Average CV mae of model_6: 1.5107591842074226


# Conclusions

From the k-fold cross-validation performed above, we believe model 6 has the lowest generalization error. Below we train this model on the full training set `X_train, y_train` and test on the full test data. 

In [None]:
# Load data
batch10_proc_model_6 = pd.read_parquet('../data/batch10_proc_model_6.parquet')
meta10 = pd.read_parquet('../data/batch10_meta.parquet')
batch10_true_directions = meta10[['azimuth', 'zenith']]

# Create train test split
from sklearn.model_selection import train_test_split
X_train, X_test, y_train, y_test = train_test_split(batch10_proc_model_6,
                                                    batch10_true_directions,
                                                    shuffle=True,
                                                    test_size=.25,
                                                    random_state=134)

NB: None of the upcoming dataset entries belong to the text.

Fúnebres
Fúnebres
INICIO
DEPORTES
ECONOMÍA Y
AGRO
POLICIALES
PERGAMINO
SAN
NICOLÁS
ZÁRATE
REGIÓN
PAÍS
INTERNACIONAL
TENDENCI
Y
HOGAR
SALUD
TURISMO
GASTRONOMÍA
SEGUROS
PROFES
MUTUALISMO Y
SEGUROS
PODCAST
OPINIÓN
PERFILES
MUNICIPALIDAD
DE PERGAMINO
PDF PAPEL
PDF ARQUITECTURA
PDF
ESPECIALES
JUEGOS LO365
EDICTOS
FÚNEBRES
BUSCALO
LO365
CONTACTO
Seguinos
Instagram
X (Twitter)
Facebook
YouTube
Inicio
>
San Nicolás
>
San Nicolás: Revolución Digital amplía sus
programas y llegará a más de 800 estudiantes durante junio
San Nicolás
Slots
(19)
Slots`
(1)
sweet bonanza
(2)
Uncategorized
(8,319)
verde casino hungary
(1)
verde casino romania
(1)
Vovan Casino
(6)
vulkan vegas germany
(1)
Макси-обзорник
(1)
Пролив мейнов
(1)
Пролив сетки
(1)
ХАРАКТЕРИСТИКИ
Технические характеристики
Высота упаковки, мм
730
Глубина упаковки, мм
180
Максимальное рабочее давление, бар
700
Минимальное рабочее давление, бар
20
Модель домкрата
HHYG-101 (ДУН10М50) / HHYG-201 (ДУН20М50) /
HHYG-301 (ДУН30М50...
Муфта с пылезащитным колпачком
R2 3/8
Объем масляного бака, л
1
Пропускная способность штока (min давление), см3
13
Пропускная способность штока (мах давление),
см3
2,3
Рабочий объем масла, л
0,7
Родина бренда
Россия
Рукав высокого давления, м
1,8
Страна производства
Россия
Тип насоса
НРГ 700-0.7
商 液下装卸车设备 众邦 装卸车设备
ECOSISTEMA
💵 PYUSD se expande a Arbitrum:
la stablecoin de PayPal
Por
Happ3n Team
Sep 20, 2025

# Create and train the model
from sklearn.linear_model import LinearRegression
model_6 = LinearRegression(copy_X=True)
model_6.fit(X_train, y_train)

# Predict on the test set
pred = model_6.predict(X_test)
az_pred = pred[:,0]
ze_pred = pred[:,1]

# get error according to custom error function
err = angular_dist_score(y_test['azimuth'].values,
                         y_test['zenith'].values,
                         az_pred,
                         ze_pred)


In [18]:
# We ran the code above on the Great Lakes Cluster to save compute time
# and we record the result here
err = 1.5120286550902189
print("Error of model 6 on full test set:", err)

Error of model 6 on full test set: 1.5120286550902189


# Conclusions

We obtained a model (model 6) that performs better on average (as verified by 5-fold cross-validation) than the baseline model 0 which simply guesses the mean value of the training set's target values.